Covey comes from an English surname and word for a small flock of birds, giving it a nature-linked feel.
Covey arrives as a given name from English, where it existed first as a noun and surname. A *covey* is a small flock of birds — most specifically a group of partridges or quail — derived from the Old French *covée*, meaning a brood hatched together, itself from Latin *cubare* (to lie, to incubate). The word carries pastoral, rural English connotations: the covey flushing from hedgerows, the autumn field, the language of the hunt.

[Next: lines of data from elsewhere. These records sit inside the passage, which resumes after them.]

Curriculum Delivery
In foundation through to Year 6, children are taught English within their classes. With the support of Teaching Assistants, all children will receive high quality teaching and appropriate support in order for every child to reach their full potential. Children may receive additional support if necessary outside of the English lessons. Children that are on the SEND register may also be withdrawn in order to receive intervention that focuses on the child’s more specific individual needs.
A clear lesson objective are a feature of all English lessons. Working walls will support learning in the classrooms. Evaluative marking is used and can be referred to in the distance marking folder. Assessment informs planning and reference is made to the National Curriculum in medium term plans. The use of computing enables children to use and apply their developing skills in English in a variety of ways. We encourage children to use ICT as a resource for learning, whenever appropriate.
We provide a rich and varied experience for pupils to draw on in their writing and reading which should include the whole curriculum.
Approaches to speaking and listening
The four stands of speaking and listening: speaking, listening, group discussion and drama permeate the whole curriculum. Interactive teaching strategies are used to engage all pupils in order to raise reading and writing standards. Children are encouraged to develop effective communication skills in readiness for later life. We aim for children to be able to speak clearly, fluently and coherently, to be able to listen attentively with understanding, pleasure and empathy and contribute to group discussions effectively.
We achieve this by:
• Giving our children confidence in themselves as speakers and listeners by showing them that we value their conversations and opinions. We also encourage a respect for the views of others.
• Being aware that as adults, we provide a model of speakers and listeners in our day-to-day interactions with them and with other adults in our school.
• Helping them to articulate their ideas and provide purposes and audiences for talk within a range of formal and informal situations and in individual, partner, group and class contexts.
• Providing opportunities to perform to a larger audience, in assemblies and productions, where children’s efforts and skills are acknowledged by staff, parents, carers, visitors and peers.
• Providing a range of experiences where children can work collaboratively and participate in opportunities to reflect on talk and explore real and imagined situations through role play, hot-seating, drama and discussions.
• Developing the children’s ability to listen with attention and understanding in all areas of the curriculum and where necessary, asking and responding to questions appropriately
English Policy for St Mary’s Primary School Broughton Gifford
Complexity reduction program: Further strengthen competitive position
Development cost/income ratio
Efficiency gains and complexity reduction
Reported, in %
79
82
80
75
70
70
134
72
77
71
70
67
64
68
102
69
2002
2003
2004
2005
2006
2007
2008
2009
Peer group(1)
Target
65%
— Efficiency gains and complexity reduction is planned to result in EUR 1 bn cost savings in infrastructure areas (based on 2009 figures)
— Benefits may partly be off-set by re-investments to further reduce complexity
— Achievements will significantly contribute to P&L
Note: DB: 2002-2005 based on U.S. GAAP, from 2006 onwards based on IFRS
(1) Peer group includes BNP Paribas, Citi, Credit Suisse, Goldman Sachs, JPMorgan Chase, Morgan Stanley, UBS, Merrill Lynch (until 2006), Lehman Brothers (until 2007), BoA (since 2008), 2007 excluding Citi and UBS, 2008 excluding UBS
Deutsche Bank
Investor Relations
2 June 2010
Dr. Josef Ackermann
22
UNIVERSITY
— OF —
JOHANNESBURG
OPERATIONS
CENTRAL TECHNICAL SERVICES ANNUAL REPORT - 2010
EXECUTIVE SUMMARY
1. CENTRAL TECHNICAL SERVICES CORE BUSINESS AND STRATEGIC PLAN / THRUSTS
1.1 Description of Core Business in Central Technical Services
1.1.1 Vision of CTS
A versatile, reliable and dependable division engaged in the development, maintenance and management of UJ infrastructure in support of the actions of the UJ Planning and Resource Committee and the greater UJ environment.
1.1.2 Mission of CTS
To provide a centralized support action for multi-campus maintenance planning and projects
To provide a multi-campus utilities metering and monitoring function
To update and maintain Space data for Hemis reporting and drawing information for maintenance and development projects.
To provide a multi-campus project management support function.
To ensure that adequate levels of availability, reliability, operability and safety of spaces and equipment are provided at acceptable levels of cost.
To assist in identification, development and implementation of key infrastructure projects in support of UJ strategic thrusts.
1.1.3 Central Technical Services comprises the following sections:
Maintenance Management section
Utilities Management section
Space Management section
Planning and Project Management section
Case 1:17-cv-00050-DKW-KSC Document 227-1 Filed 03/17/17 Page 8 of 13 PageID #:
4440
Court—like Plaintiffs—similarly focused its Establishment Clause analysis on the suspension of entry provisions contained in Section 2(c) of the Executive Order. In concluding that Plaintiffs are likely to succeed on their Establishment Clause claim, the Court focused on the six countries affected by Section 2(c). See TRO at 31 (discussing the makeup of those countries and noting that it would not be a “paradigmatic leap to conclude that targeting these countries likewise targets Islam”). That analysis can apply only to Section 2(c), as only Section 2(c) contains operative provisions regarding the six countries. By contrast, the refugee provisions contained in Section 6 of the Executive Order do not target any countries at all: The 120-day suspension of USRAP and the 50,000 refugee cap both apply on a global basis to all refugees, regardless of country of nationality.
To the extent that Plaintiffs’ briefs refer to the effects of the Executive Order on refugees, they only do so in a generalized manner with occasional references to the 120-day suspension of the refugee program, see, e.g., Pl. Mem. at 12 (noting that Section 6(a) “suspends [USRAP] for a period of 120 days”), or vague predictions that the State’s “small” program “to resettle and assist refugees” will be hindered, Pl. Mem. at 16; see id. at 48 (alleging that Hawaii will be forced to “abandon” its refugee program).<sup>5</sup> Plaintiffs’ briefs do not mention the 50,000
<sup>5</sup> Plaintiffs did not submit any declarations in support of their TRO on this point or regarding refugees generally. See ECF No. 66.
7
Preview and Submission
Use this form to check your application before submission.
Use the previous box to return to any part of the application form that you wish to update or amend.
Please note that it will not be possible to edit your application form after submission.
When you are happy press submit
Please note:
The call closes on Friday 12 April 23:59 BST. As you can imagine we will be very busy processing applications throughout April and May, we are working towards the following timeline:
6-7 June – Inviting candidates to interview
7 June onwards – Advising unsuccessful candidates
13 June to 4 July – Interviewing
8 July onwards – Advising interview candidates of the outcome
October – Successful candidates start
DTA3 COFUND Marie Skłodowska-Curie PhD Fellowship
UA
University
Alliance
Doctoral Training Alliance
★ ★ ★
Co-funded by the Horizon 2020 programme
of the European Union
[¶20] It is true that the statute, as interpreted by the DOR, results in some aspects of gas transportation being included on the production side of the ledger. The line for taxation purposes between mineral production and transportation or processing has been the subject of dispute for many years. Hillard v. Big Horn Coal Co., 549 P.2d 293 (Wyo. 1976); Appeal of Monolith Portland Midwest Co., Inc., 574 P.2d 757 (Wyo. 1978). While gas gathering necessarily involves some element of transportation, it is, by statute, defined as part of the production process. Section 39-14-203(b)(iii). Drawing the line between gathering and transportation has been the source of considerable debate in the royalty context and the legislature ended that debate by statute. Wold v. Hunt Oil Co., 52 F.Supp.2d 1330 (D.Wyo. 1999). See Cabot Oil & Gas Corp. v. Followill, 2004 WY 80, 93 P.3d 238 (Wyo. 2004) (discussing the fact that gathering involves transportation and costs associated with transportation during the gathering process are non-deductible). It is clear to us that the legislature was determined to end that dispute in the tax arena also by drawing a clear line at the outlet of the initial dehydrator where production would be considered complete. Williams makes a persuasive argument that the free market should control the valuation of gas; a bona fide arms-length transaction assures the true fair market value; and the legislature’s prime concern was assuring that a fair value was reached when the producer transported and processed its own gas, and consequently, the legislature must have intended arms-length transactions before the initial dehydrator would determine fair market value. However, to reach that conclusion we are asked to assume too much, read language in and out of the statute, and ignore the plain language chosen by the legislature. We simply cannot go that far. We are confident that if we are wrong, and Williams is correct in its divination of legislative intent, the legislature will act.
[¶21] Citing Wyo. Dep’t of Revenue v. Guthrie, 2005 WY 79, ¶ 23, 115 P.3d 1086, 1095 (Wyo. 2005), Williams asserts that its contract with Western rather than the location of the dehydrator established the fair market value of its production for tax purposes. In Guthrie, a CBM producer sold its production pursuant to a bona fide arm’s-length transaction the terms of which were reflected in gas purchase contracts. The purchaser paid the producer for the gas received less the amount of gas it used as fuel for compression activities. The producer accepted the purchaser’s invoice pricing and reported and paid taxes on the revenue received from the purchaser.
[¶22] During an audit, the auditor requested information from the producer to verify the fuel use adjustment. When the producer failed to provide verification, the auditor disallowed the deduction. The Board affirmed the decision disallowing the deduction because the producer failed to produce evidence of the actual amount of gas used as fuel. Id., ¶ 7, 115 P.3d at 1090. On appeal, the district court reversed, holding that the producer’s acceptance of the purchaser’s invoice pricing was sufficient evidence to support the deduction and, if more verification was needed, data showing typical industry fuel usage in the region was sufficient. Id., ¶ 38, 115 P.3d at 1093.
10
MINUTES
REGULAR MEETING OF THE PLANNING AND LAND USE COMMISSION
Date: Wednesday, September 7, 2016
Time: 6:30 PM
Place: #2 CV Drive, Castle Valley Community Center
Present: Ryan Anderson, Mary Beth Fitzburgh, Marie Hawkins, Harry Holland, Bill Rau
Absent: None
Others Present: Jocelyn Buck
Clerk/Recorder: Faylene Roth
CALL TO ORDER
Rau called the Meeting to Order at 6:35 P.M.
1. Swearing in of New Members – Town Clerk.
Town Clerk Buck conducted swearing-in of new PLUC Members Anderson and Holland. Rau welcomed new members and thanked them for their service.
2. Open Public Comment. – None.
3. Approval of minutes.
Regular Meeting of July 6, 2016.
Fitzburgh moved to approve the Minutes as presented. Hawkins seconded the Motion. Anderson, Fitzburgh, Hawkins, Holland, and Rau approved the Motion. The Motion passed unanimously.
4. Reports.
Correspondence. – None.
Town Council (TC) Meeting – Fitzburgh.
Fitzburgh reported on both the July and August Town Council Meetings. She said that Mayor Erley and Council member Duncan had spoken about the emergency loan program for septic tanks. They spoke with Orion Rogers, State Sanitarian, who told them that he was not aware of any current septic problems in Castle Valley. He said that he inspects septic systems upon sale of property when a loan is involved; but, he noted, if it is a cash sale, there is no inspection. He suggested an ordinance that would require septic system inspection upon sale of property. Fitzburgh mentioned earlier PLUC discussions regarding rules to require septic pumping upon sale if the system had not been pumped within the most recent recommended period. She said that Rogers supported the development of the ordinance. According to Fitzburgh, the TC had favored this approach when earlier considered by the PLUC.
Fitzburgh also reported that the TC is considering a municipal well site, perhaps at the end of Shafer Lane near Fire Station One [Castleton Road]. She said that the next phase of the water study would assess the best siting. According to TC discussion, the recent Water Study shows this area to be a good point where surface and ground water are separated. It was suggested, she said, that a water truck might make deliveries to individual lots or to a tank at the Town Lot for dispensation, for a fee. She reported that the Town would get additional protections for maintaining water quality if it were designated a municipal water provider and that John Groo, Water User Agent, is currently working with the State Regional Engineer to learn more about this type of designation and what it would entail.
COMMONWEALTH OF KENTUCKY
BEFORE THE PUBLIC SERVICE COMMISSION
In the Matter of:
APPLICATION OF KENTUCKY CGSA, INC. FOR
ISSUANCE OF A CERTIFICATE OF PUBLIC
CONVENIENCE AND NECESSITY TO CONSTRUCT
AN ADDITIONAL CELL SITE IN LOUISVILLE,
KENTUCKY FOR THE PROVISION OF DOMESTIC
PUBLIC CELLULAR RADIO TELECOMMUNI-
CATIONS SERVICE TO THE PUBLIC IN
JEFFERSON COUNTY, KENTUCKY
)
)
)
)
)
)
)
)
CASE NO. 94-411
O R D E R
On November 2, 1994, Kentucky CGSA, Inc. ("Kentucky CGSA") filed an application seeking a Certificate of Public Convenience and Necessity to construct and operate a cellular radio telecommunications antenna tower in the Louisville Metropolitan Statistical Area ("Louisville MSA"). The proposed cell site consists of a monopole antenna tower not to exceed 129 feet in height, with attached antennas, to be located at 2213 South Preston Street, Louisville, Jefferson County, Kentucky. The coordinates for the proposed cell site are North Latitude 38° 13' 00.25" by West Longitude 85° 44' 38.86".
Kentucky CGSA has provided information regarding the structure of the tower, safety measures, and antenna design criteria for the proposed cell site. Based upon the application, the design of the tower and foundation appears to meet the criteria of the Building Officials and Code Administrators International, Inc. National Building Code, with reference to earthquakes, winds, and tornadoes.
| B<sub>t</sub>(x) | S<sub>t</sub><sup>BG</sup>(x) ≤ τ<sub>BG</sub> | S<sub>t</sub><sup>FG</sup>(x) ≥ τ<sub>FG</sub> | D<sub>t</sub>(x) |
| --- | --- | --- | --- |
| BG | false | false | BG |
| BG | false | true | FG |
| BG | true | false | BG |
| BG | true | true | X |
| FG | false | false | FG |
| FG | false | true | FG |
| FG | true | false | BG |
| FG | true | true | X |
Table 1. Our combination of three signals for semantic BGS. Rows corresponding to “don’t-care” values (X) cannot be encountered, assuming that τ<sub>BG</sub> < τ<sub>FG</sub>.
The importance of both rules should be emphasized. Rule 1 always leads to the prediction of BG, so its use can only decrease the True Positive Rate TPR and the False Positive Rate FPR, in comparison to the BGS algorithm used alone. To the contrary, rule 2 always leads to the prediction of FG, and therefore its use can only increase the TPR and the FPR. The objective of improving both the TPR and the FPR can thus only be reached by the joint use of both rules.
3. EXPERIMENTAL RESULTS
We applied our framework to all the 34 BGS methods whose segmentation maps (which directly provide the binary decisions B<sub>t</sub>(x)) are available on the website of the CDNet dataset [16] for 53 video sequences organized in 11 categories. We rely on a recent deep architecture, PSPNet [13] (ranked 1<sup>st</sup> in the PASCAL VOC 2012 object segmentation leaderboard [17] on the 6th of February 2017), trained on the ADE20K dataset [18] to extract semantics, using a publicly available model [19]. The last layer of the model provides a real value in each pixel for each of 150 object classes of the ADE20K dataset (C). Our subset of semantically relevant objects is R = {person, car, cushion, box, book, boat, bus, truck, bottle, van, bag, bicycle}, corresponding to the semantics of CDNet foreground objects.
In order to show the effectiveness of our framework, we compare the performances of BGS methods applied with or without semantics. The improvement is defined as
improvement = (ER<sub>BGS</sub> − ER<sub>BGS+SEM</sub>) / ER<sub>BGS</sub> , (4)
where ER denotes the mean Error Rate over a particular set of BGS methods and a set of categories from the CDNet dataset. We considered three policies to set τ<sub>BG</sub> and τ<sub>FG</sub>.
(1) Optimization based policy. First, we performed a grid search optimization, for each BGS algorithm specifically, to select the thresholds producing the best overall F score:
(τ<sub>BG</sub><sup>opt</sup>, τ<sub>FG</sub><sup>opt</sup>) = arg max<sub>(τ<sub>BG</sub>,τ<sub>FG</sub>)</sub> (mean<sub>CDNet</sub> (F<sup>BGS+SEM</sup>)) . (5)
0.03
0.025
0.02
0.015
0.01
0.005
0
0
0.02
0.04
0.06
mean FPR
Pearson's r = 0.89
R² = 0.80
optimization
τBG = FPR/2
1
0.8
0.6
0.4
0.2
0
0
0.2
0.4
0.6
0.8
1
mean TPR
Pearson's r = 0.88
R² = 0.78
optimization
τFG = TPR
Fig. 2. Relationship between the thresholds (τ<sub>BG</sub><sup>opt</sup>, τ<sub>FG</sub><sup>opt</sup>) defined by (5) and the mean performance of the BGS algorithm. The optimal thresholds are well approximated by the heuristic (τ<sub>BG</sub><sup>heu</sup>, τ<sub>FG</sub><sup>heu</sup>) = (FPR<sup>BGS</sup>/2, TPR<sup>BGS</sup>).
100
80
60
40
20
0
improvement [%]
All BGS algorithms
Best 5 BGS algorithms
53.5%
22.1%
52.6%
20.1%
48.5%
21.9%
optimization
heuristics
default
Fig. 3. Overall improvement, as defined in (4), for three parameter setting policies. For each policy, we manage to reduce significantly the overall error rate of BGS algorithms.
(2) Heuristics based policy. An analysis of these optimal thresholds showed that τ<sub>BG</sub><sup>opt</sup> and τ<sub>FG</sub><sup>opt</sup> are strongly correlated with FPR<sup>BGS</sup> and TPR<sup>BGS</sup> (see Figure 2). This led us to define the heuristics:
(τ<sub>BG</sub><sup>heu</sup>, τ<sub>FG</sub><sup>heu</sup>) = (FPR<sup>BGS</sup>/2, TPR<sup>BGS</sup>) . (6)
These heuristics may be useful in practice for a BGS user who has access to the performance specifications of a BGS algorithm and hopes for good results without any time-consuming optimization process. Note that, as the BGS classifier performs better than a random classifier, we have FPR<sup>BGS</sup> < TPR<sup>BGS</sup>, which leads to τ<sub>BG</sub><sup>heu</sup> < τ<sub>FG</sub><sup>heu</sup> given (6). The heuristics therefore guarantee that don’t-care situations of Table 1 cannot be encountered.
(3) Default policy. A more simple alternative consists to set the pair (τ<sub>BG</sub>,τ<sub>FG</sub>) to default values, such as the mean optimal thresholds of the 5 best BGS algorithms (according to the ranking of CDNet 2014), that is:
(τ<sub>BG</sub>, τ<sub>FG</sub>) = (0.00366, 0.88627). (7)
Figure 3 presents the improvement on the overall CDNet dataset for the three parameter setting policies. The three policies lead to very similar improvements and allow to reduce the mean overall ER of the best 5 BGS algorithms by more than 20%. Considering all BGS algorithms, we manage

As a surname it was carried by English farming families before traveling to the American colonies, where it took root particularly in the South and Midwest. The name's most culturally prominent bearer in recent decades is Stephen R. Covey, the American author whose 1989 book *The 7 Habits of Highly Effective People* became one of the best-selling nonfiction books in history, translated into over 40 languages and reshaping the vocabulary of personal development worldwide.
His son Sean Covey and grandson Michael Covey have continued the family's publishing and leadership brand, embedding the surname in the lexicon of modern self-improvement culture. This association, whether intentional or ambient, gives the name a distinctive modern valence — ambitious, organized, purposeful. As a given name, Covey has only recently emerged into use, riding the broader trend of English nature words and surnames crossing into first-name territory (think Wren, Wilder, Finch).
It appeals to parents who want something genuinely unusual but anchored in the English language rather than invented. The avian imagery is gentle and evocative, and the name's brisk two-syllable rhythm gives it an energetic feel without edge.